> Jobs
- 1) Answer these from the fold/build report:
(a) What optimization flag does the OPTIONS_GHC pragma set?
(b) Which imported module is marked as intentionally unused?
(c) How many bytes does the run report as allocated in the heap?
- 2) Carry on the fold/build report from its last line.

*** Text shown

Importing a module prevents fold/build rule from firing
Summary
I expected fold/build fusion to eliminate most allocations, but that does not happen.
Steps to reproduce
-- T23913.hs
{-# OPTIONS_GHC -O #-}
import Work -- intentionally unused
import Data.List (foldl')
data Set a = None | One !a | Many deriving Show
insert :: Eq a => a -> Set a -> Set a
insert x (One y) | x == y = One x
insert x None = One x
insert x _ = Many
empty :: Set a
empty = None
fromList :: Eq a => [a] -> Set a
fromList xs = foldl' (\set x -> insert x set) empty xs
main = print (fromList (replicate 10_000_000 'a'))
-- Work.hs
module Work where
Compile with ghc -o run-it T23913
When running it still allocates over a billion bytes:
$ ./run-it +RTS -s
One 'a'
1,760,051,704 bytes allocated in the heap
630,208 bytes copied during GC
44,328 bytes maximum residency (2 sample(s))
29,400 bytes maximum slop
5 MiB total memory in use (0 MB lost due to fragmentation)
Tot time (elapsed) Avg pause Max pause
Gen 0 419 colls, 0 par 0.002s 0.004s 0.0000s 0.0006s
Gen 1 2 colls, 0 par 0.000s 0.000s 0.0001s 0.0002s
INIT time 0.000s ( 0.004s elapsed)
MUT time 0.371s ( 0.373s elapsed)

******
*** Material

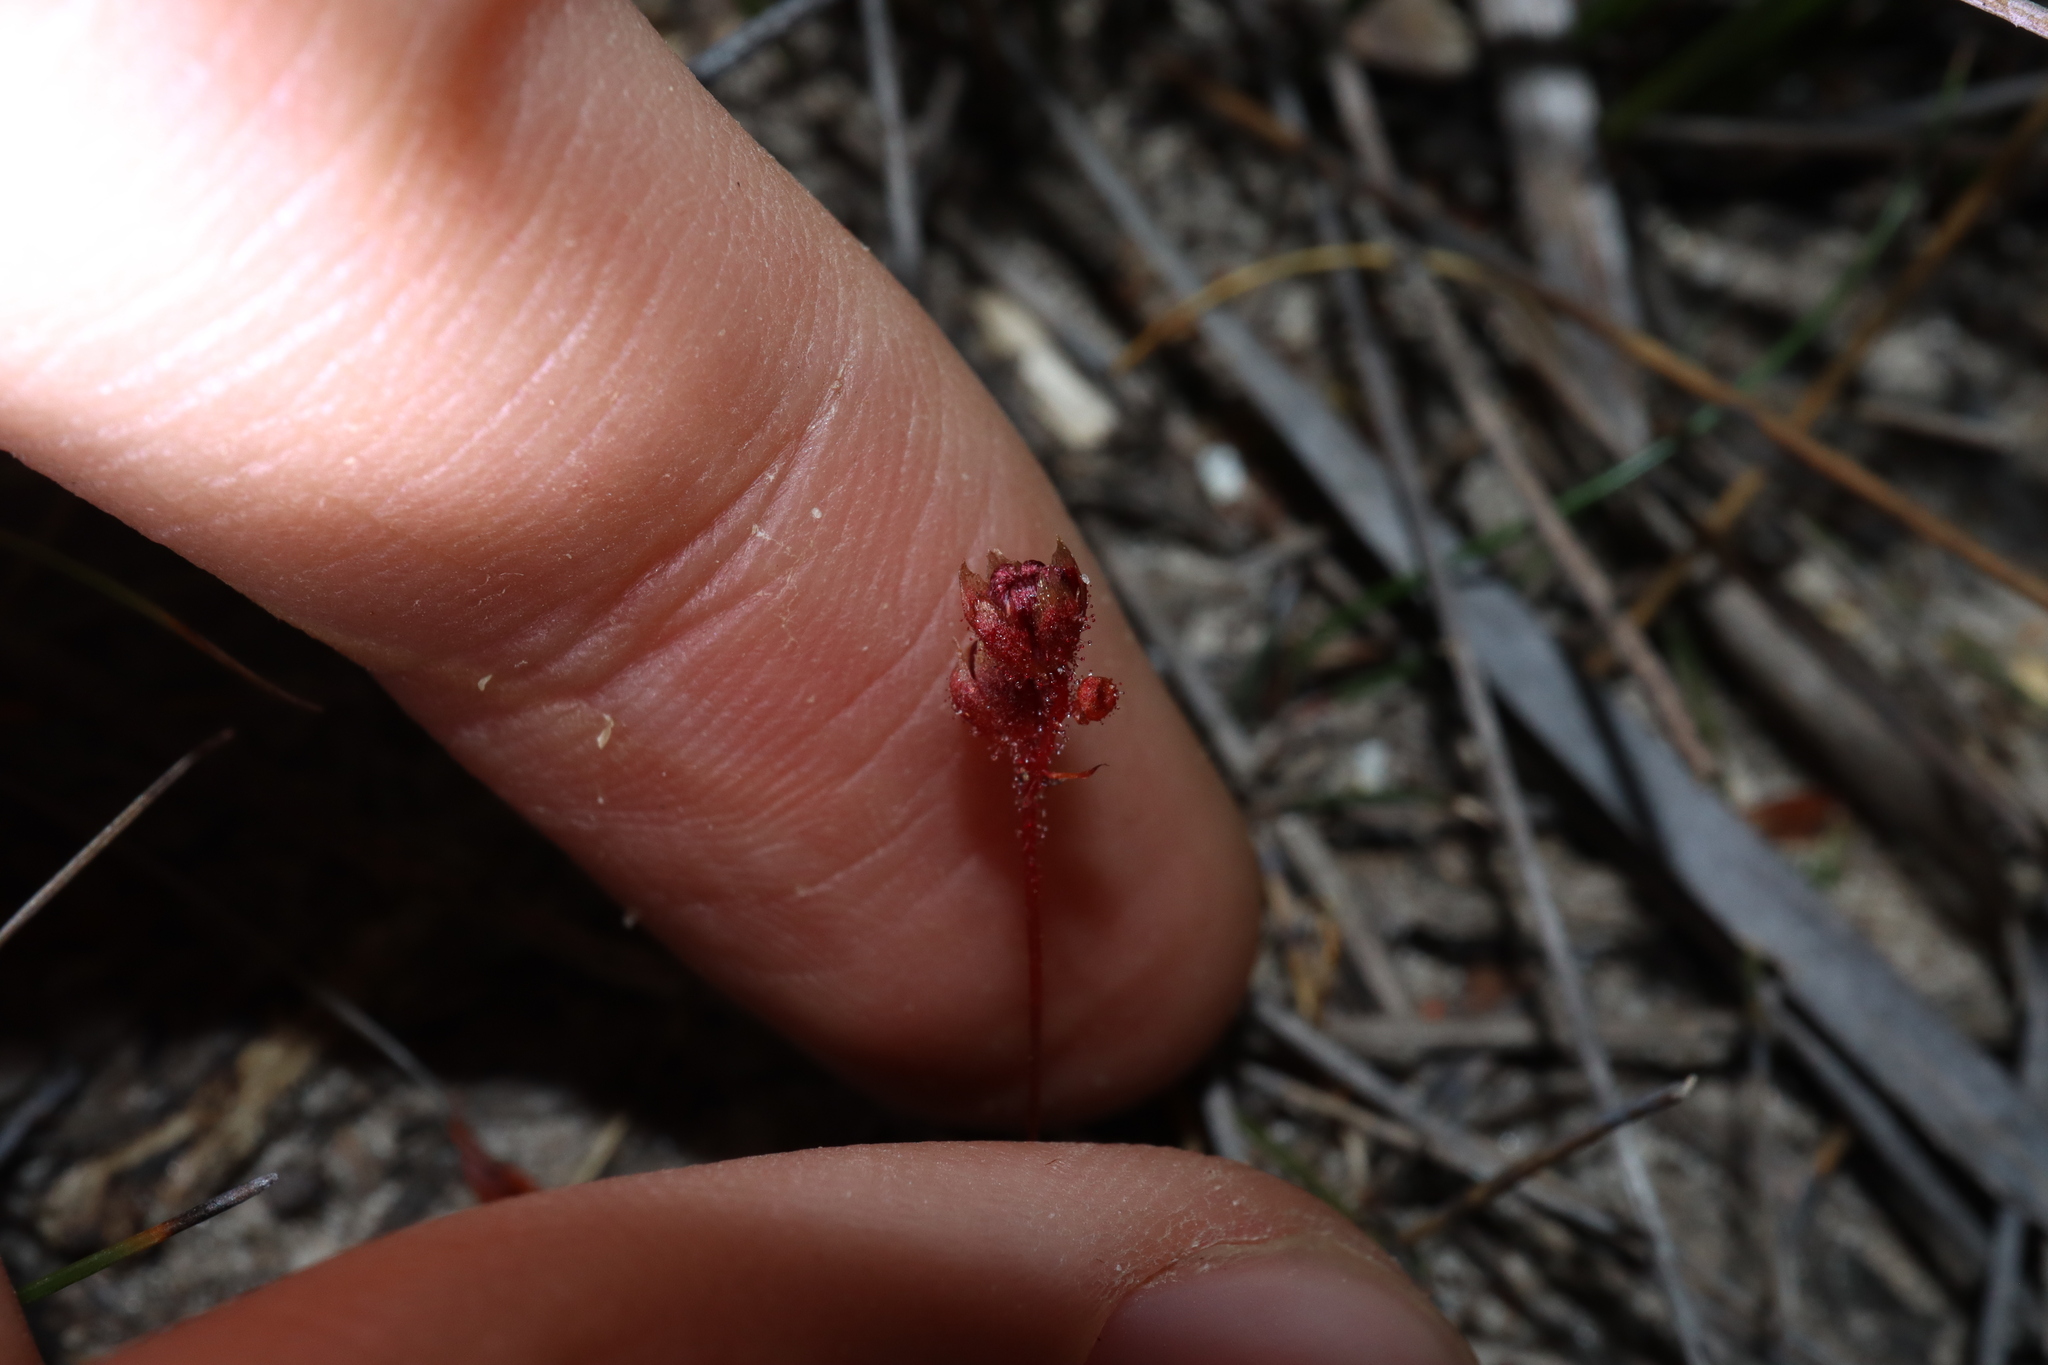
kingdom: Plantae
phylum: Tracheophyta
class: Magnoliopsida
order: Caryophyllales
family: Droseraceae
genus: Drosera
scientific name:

******
*** Material

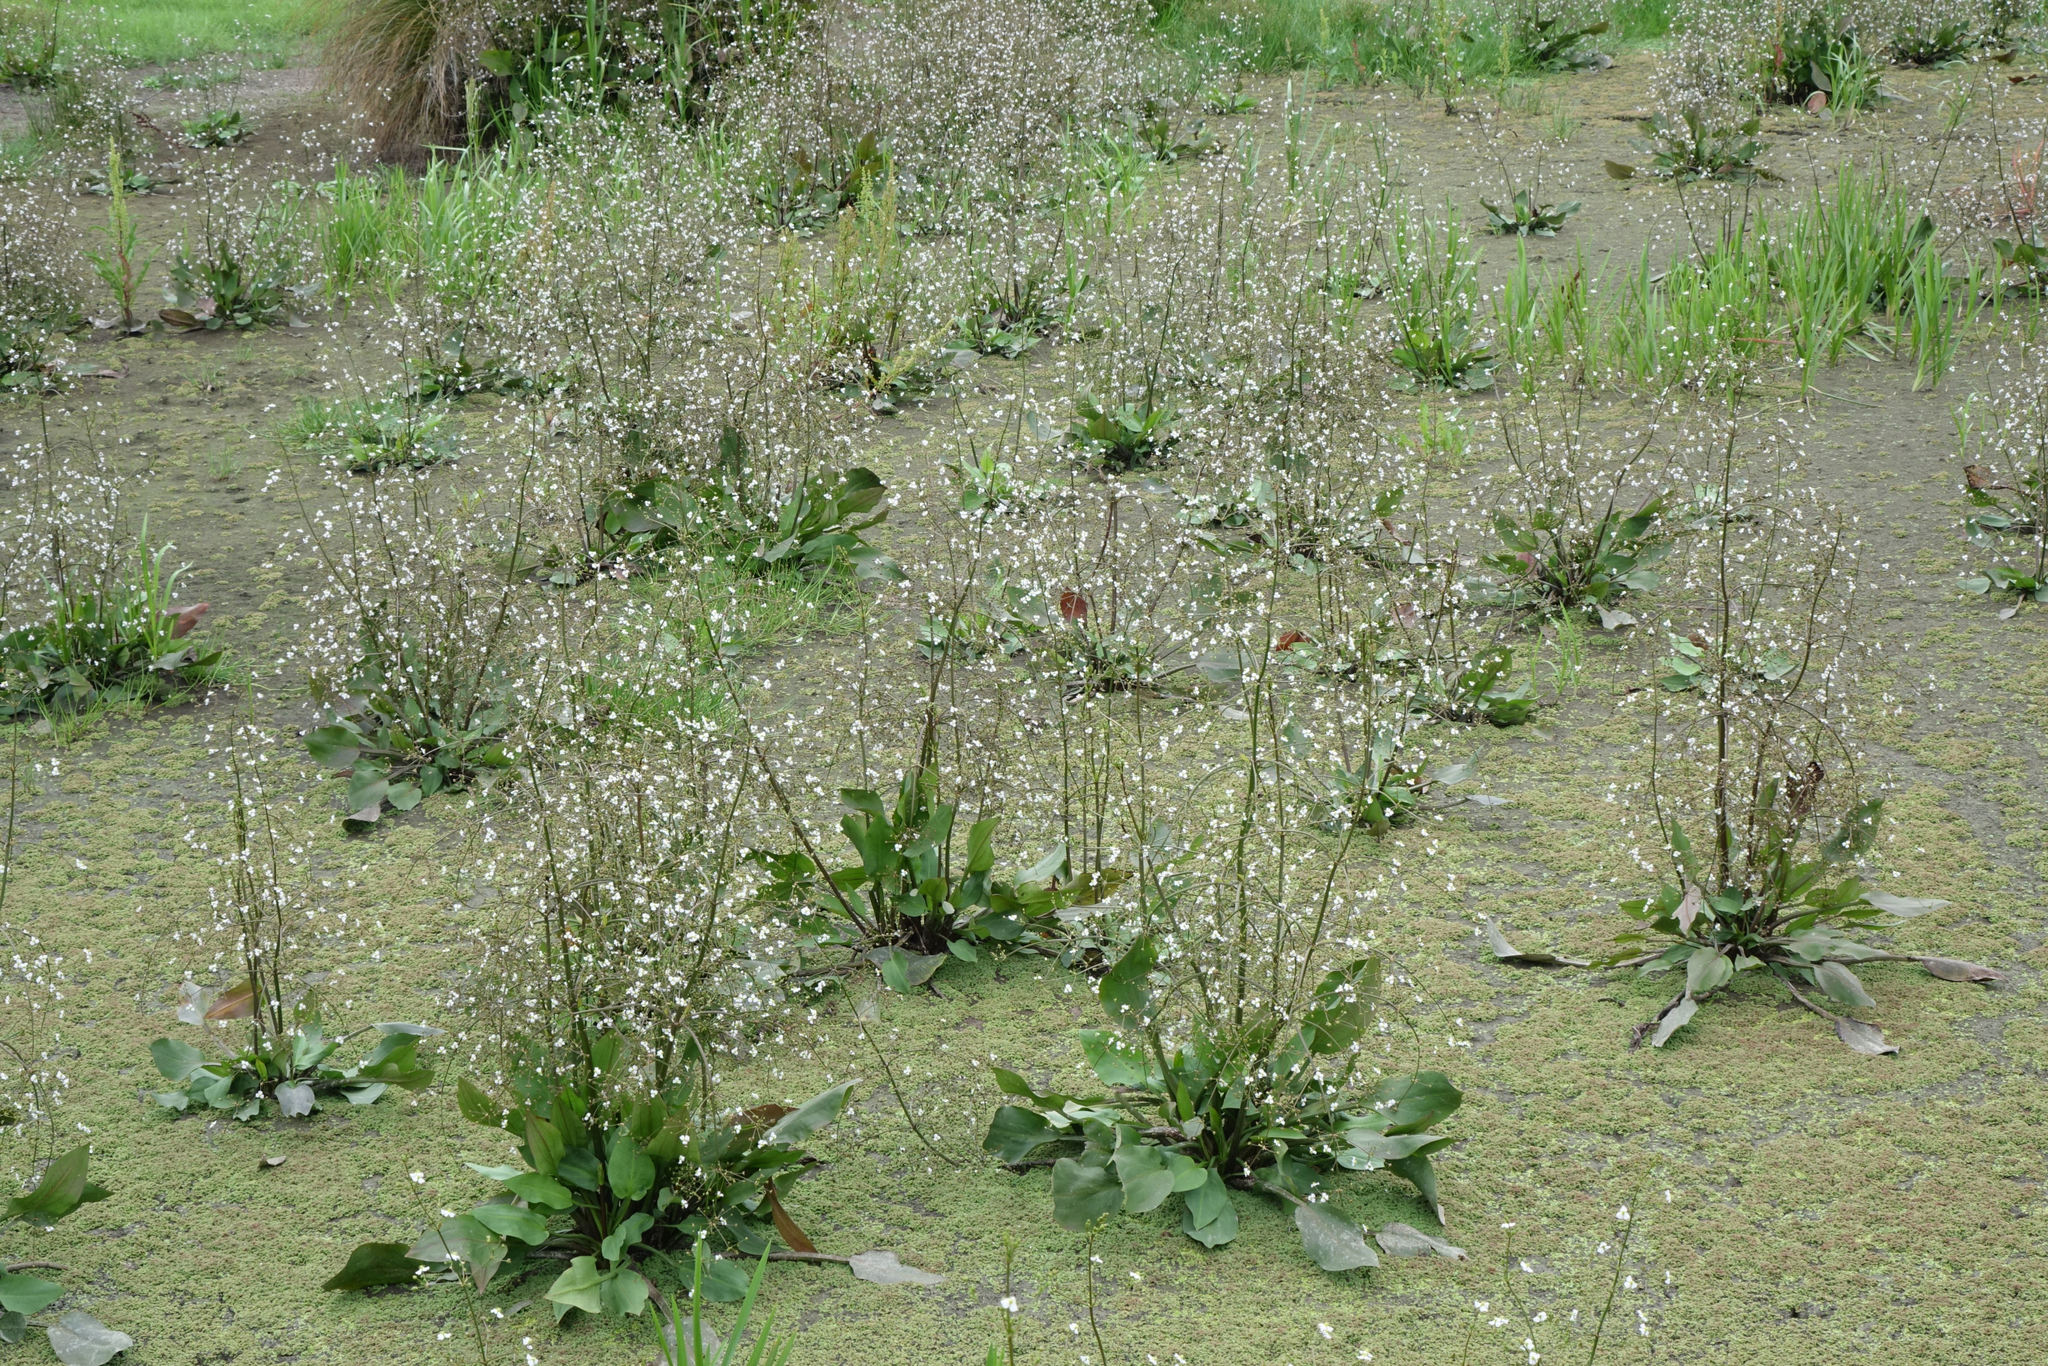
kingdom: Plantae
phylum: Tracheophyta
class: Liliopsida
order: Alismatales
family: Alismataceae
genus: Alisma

******
*** Material

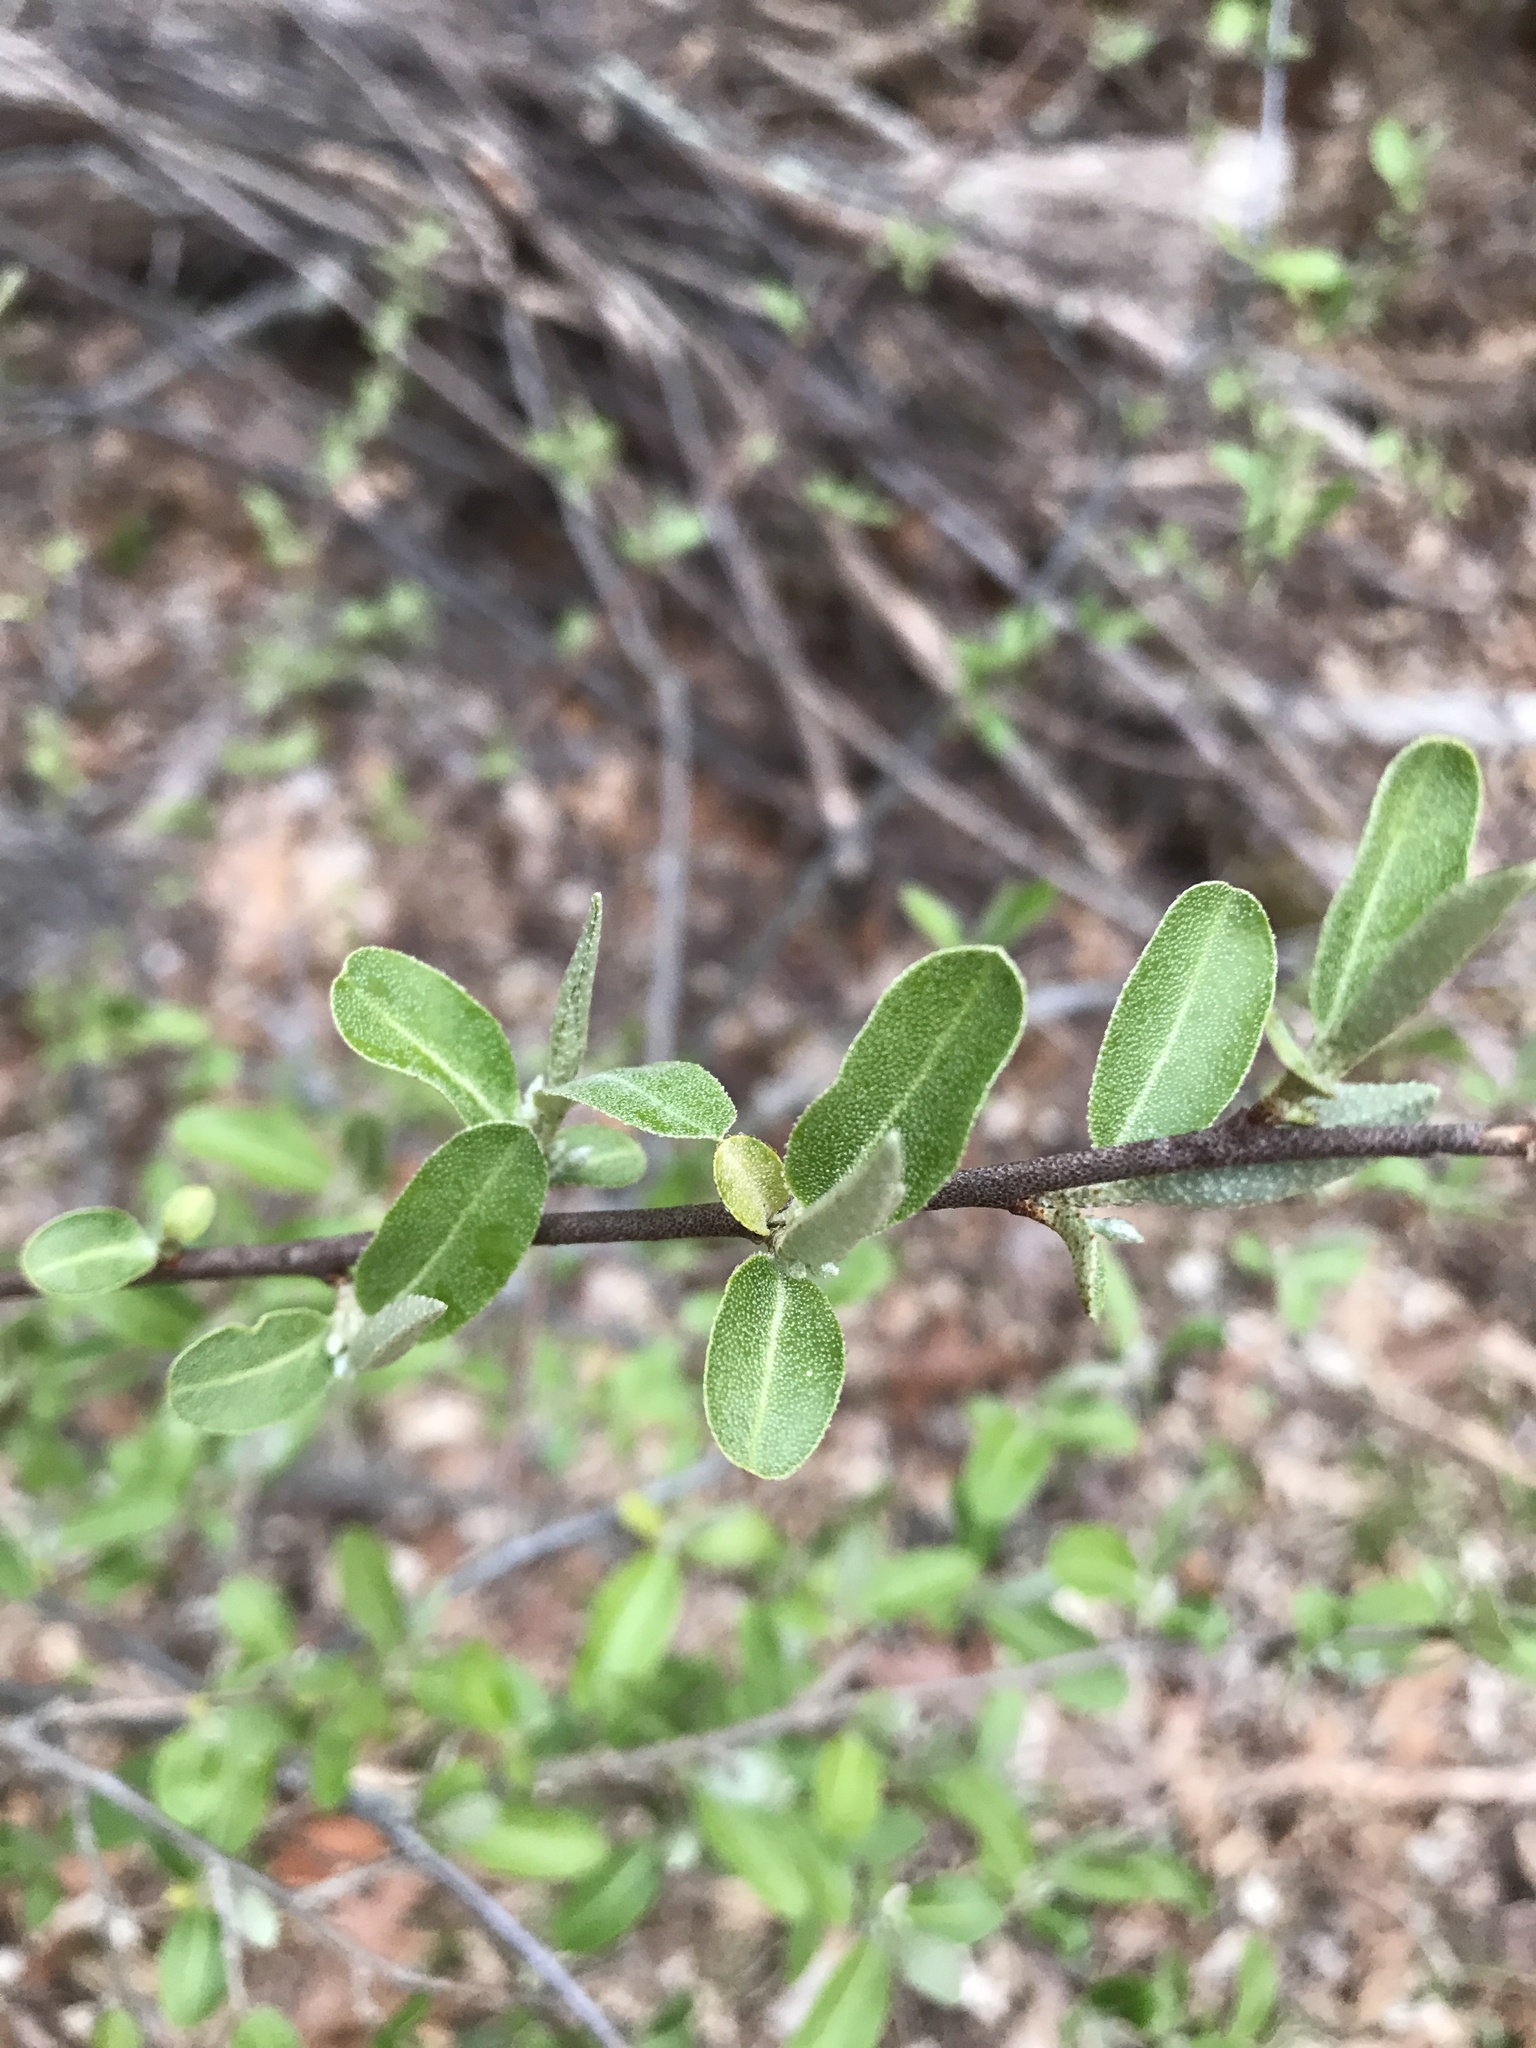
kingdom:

******

> Outputs by task
- 1)
(a) -O
(b) Work
(c) 1,760,051,704

- 2)
GC time 0.002s ( 0.004s elapsed)
EXIT time 0.000s ( 0.009s elapsed)
Total time 0.373s ( 0.389s elapsed)
%GC time 0.0% (0.0% elapsed)
Alloc rate 4,749,733,385 bytes per MUT second
Productivity 99.3% of total user, 95.7% of total elapsed
In the verbose core2core
I do spot this intermediate snapshot of the Core:
-- RHS size: {terms: 49, types: 40, coercions: 0, joins: 0/0}
main :: IO ()
[LclIdX,
Unf=Unf{Src=<vanilla>, TopLvl=True, Value=False, ConLike=False,
WorkFree=False, Expandable=False, Guidance=IF_ARGS [] 440 0}]
main
= work
@(Set Char)
(Main.$fShowSet @Char GHC.Show.$fShowChar)
(GHC.Base.foldr
@Char
@(Set Char -> Set Char)
(\ (ds_a1rU :: Char)
(ds1_a1rV [OS=OneShot] :: Set Char -> Set Char)
(v_a1rW [OS=OneShot] :: Set Char) ->
case v_a1rW of z_a1rX { __DEFAULT ->
ds1_a1rV
(case z_a1rX of {
None -> Main.$WOne @Char ds_a1rU;
One y_a13F ->
case GHC.Classes.eqChar ds_a1rU y_a13F of {
False -> Main.Many @Char;
True -> Main.$WOne @Char ds_a1rU
};
Many -> Main.Many @Char
})
})
(id @(Set Char))
(GHC.Base.build
@Char
(\ (@b_a1tx)
(c_a1ty [OS=OneShot] :: Char -> b_a1tx -> b_a1tx)
(nil_a1tz [OS=OneShot] :: b_a1tx) ->
case GHC.Classes.ltInt (GHC.Types.I# 0#) n_s2aa of {
False -> nil_a1tz;
True ->
GHC.List.repeatFB
@Char
@(Int -> b_a1tx)
(GHC.List.takeFB @Char @b_a1tx c_a1ty nil_a1tz)
(GHC.Types.C# 'a'#)
n_s2aa
}))
(Main.None @Char))
But -drule-check fold/build
does not report any potential rule application sites.
Expected behavior
The example should run using a constant amount of memory w.r.t. the first argument of replicate.
I notice I do get the expected behaviour if I remove the Work
import:
{-# OPTIONS_GHC -O #-}
import Data.List (foldl')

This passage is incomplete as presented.